▶ **Data for processing**
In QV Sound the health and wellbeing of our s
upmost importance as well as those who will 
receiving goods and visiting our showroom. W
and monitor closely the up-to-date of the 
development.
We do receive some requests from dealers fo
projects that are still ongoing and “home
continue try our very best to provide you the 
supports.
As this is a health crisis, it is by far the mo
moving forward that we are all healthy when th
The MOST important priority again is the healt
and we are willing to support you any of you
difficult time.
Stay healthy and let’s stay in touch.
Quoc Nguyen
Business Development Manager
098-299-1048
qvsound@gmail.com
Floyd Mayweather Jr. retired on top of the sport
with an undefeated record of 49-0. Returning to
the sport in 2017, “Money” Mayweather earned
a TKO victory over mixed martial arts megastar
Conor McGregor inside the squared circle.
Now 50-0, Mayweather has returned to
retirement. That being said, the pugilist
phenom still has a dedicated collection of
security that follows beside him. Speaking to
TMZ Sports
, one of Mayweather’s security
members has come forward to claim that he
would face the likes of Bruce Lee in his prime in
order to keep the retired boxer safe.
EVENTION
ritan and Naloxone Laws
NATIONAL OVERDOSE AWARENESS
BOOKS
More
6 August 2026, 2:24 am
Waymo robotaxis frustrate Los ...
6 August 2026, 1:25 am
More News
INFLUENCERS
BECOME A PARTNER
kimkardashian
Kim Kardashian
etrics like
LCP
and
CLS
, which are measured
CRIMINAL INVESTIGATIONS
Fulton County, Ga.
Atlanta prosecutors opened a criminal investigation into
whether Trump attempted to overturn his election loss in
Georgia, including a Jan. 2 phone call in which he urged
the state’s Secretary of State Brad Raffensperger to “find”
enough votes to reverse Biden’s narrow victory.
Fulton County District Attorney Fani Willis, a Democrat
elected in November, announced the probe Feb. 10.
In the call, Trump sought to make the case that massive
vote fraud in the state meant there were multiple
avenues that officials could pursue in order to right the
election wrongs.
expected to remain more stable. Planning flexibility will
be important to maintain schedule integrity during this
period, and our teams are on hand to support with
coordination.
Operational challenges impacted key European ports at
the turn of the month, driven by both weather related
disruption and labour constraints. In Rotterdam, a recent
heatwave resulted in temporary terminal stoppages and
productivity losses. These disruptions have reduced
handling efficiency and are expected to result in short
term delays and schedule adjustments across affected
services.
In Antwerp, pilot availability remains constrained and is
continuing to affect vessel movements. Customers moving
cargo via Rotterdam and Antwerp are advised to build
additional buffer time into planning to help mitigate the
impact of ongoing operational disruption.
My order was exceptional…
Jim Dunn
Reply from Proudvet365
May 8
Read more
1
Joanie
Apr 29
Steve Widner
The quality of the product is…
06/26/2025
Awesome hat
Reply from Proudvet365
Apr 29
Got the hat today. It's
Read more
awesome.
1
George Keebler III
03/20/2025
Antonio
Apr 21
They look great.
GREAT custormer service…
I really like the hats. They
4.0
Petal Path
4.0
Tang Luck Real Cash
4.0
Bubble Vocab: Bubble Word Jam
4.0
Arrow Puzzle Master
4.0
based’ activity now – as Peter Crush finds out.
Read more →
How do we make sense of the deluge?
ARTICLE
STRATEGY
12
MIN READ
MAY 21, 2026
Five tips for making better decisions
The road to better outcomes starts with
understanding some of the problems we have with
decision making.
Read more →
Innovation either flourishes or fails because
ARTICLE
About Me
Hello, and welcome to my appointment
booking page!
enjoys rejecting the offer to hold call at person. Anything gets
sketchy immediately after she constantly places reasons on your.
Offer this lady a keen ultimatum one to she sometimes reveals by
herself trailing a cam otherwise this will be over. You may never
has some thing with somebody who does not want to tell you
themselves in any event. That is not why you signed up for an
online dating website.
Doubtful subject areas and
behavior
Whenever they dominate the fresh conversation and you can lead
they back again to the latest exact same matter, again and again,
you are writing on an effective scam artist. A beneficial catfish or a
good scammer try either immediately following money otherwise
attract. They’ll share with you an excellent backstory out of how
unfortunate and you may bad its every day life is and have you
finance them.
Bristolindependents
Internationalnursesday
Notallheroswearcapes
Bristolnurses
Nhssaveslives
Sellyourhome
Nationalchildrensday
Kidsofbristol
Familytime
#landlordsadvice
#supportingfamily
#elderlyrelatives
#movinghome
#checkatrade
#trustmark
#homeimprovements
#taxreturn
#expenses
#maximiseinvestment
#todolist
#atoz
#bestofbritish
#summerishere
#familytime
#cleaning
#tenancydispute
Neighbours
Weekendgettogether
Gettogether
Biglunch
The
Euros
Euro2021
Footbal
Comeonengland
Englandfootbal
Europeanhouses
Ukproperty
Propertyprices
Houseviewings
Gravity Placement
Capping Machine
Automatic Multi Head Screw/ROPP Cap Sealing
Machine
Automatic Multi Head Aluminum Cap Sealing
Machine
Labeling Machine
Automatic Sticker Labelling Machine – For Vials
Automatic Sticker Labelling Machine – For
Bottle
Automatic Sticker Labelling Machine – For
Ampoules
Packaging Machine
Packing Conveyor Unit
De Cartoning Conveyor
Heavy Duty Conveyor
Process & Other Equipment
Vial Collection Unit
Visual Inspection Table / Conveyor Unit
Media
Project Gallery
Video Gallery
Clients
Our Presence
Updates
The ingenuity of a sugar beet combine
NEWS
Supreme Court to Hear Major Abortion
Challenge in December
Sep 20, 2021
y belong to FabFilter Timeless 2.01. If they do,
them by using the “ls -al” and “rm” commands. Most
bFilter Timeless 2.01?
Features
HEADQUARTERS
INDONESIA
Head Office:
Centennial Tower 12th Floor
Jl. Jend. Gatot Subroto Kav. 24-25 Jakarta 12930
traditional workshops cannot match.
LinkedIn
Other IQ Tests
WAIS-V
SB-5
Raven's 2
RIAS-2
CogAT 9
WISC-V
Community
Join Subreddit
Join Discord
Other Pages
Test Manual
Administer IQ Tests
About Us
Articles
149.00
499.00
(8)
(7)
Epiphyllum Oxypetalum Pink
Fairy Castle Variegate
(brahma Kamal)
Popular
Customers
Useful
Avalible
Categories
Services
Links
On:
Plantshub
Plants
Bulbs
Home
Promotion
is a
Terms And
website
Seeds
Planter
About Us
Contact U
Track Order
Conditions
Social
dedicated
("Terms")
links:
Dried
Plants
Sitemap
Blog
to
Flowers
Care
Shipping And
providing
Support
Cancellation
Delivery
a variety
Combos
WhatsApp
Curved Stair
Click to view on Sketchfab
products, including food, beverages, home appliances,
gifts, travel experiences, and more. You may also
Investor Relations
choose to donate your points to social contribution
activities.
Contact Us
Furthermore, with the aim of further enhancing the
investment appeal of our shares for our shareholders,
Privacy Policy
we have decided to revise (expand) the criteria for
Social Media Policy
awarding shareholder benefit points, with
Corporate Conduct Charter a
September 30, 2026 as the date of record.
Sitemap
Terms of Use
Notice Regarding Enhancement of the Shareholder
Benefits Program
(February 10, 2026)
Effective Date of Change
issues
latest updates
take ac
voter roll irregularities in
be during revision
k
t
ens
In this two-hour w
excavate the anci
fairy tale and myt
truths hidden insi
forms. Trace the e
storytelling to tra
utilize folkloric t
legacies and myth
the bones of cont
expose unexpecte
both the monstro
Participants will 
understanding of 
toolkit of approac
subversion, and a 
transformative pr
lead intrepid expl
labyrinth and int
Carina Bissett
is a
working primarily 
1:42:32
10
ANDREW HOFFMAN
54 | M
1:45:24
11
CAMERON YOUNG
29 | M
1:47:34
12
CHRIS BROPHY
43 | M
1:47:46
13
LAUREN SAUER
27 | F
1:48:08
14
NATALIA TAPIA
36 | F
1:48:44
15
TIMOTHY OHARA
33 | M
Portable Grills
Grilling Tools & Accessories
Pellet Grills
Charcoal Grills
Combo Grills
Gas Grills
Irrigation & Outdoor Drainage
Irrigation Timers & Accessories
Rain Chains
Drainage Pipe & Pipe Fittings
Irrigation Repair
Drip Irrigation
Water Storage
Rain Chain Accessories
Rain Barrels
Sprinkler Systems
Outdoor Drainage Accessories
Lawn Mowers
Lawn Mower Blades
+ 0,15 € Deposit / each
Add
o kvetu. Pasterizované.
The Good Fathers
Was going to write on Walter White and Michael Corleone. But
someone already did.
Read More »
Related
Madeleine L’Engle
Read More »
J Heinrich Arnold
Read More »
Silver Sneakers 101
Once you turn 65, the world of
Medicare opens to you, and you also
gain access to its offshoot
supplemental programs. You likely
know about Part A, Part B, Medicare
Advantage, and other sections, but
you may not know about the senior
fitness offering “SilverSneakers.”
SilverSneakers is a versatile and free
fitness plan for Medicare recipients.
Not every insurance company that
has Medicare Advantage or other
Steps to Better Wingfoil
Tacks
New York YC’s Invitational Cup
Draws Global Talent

▶ **What the exercise asks**
Rewrite the listing from its first line through the line containing "members has come forward to claim that he", substituting "store" for "showroom" and leaving everything else unchanged.

▶ **Finished task**
In QV Sound the health and wellbeing of our s
upmost importance as well as those who will 
receiving goods and visiting our store. W
and monitor closely the up-to-date of the 
development.
We do receive some requests from dealers fo
projects that are still ongoing and “home
continue try our very best to provide you the 
supports.
As this is a health crisis, it is by far the mo
moving forward that we are all healthy when th
The MOST important priority again is the healt
and we are willing to support you any of you
difficult time.
Stay healthy and let’s stay in touch.
Quoc Nguyen
Business Development Manager
098-299-1048
qvsound@gmail.com
Floyd Mayweather Jr. retired on top of the sport
with an undefeated record of 49-0. Returning to
the sport in 2017, “Money” Mayweather earned
a TKO victory over mixed martial arts megastar
Conor McGregor inside the squared circle.
Now 50-0, Mayweather has returned to
retirement. That being said, the pugilist
phenom still has a dedicated collection of
security that follows beside him. Speaking to
TMZ Sports
, one of Mayweather’s security
members has come forward to claim that he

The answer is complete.